■ Task prompt ■
Carry on the mailing-list message about sites breaking in nightly browser builds, writing what follows its final sentence.

■ Source document ■
★ ★ ★ ★
- From: Getify <getify@gmail.com>
- Date: Mon, 18 Oct 2010 00:13:59 -0500
- To: "Adam Barth" <w3c@adambarth.com>, "public html" <public-html@w3.org>
?> He looked at (some of) the sites listed before and didn't see any
> problems. Maybe we need to study them in more detail.
I understand that several people have pulled up the sites listed and haven't
noticed right off the bat the breakage. But this is not a valid assertion
that such breakage is not (or won't be) occurring. I am going to explain
here *why* such breakage is guaranteed based on logic. That should be
superior to observed (or unobserved) breakage unless you happen to be an
expert on all the JavaScript UX that every site you inspect should have --
if you are that familiar, such breakage will be obvious, but if you're not
that familiar, breakage can easily be missed.
I am obviously that familiar with my two sites (flensed.com and
blog.getify.com), and I have tested them both in Webkit nightly and in FF
nightly, and I can verify they do in fact break. What breaks in FF for
instance is that the Twitter feed fails to finish loading.
★ ★ ★ ★
[Stored items]
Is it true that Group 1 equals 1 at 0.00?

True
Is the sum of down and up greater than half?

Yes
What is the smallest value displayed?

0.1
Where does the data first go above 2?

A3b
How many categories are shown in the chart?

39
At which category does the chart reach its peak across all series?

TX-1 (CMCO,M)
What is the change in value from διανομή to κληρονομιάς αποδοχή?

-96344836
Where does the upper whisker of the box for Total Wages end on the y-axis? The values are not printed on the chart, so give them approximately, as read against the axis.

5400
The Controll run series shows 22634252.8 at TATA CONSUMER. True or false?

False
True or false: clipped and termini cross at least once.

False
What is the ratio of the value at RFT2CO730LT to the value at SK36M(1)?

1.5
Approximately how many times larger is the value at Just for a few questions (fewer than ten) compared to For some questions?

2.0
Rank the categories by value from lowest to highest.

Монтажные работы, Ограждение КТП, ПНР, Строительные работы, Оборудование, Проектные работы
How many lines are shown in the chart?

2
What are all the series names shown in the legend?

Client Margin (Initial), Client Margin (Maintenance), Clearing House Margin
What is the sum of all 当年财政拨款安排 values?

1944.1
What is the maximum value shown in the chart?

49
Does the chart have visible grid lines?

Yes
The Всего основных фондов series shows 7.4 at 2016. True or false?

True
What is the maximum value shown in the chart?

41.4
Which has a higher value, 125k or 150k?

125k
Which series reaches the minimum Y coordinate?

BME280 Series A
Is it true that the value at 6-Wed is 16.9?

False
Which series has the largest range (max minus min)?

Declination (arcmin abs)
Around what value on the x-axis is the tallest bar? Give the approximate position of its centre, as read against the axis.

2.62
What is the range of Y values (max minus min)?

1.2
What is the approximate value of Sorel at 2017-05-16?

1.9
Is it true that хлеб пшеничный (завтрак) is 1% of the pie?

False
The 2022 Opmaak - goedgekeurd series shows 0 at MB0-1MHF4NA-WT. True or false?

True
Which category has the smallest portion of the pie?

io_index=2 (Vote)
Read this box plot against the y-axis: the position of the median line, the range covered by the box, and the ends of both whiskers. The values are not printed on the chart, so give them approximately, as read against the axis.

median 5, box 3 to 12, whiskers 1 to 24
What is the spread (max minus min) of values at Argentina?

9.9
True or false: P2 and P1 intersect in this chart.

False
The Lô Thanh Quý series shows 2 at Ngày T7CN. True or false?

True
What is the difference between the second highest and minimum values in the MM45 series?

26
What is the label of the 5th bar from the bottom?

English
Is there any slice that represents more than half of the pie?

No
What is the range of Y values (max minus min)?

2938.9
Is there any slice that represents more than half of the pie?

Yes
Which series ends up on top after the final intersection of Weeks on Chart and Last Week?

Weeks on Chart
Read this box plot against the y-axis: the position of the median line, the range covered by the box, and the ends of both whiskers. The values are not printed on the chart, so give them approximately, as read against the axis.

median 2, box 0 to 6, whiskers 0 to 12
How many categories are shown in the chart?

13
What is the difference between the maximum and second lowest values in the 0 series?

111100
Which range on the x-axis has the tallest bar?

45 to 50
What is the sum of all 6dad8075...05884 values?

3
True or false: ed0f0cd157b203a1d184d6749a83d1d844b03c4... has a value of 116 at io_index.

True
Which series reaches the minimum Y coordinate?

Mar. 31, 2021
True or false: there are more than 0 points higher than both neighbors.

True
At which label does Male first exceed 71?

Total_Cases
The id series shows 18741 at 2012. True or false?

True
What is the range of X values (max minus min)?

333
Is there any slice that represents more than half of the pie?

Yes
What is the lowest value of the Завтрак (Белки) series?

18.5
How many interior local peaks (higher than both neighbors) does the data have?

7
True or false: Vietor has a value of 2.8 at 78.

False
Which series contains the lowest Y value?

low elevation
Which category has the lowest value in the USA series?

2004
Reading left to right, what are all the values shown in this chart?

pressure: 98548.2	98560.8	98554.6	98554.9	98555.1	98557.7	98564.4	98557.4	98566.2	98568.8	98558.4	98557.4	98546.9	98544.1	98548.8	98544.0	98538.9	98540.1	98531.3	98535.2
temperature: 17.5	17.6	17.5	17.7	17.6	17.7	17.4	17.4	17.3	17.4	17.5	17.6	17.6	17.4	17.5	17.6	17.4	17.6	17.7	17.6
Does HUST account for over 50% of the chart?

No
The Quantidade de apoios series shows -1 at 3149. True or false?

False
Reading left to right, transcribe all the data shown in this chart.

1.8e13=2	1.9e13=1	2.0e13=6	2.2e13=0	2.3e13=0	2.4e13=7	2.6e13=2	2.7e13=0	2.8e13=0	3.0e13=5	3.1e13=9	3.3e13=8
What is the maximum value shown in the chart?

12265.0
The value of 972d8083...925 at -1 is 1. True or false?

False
★ ★ ★ ★
■ Reply to the task ■
The breakage observation notwithstanding, there is some undeniable logic
happening here, and I can definitively state based on how I know LABjs works
(since I wrote it) what usage will in fact break based on the changes by
Mozilla and Webkit. The sites listed do have patterns of LABjs usage that
will break. For instance, to illustrate:
$LAB
.script("foo.js").wait()
.script("bar.js").wait()
.script("http://domain.tld/baz.js").wait()
.script("http://another.tld/blah.js")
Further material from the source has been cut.